Required work - Restate the data below, keeping every line the same.
*** Block opens ***
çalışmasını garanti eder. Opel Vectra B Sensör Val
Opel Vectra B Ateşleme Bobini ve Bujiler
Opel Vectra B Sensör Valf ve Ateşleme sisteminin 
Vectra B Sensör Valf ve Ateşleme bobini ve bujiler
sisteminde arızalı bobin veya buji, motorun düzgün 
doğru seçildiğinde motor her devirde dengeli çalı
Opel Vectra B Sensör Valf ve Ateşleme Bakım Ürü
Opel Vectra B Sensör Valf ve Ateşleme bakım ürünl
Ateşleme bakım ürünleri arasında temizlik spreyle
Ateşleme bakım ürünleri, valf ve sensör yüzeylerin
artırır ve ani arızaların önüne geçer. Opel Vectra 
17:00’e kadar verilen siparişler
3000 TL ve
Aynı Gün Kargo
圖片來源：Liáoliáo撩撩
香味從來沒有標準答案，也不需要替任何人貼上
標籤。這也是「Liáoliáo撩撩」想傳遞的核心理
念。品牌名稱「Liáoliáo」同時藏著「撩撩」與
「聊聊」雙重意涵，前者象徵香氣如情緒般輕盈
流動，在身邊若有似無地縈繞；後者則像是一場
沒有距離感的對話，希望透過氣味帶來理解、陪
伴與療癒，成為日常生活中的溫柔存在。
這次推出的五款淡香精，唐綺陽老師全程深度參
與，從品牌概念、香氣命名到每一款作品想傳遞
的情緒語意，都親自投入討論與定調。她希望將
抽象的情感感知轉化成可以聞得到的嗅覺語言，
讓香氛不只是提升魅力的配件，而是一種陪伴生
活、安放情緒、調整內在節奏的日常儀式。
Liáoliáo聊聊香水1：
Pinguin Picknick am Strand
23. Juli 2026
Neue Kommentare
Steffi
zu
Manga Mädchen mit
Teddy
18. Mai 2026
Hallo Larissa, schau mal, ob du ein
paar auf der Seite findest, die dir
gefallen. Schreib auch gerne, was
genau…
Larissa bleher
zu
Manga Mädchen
*** Block closes ***
Response to the task -
çalışmasını garanti eder. Opel Vectra B Sensör Val
Opel Vectra B Ateşleme Bobini ve Bujiler
Opel Vectra B Sensör Valf ve Ateşleme sisteminin 
Vectra B Sensör Valf ve Ateşleme bobini ve bujiler
sisteminde arızalı bobin veya buji, motorun düzgün 
doğru seçildiğinde motor her devirde dengeli çalı
Opel Vectra B Sensör Valf ve Ateşleme Bakım Ürü
Opel Vectra B Sensör Valf ve Ateşleme bakım ürünl
Ateşleme bakım ürünleri arasında temizlik spreyle
Ateşleme bakım ürünleri, valf ve sensör yüzeylerin
artırır ve ani arızaların önüne geçer. Opel Vectra 
17:00’e kadar verilen siparişler
3000 TL ve
Aynı Gün Kargo
圖片來源：Liáoliáo撩撩
香味從來沒有標準答案，也不需要替任何人貼上
標籤。這也是「Liáoliáo撩撩」想傳遞的核心理
念。品牌名稱「Liáoliáo」同時藏著「撩撩」與
「聊聊」雙重意涵，前者象徵香氣如情緒般輕盈
流動，在身邊若有似無地縈繞；後者則像是一場
沒有距離感的對話，希望透過氣味帶來理解、陪
伴與療癒，成為日常生活中的溫柔存在。
這次推出的五款淡香精，唐綺陽老師全程深度參
與，從品牌概念、香氣命名到每一款作品想傳遞
的情緒語意，都親自投入討論與定調。她希望將
抽象的情感感知轉化成可以聞得到的嗅覺語言，
讓香氛不只是提升魅力的配件，而是一種陪伴生
活、安放情緒、調整內在節奏的日常儀式。
Liáoliáo聊聊香水1：
Pinguin Picknick am Strand
23. Juli 2026
Neue Kommentare
Steffi
zu
Manga Mädchen mit
Teddy
18. Mai 2026
Hallo Larissa, schau mal, ob du ein
paar auf der Seite findest, die dir
gefallen. Schreib auch gerne, was
genau…
Larissa bleher
zu
Manga Mädchen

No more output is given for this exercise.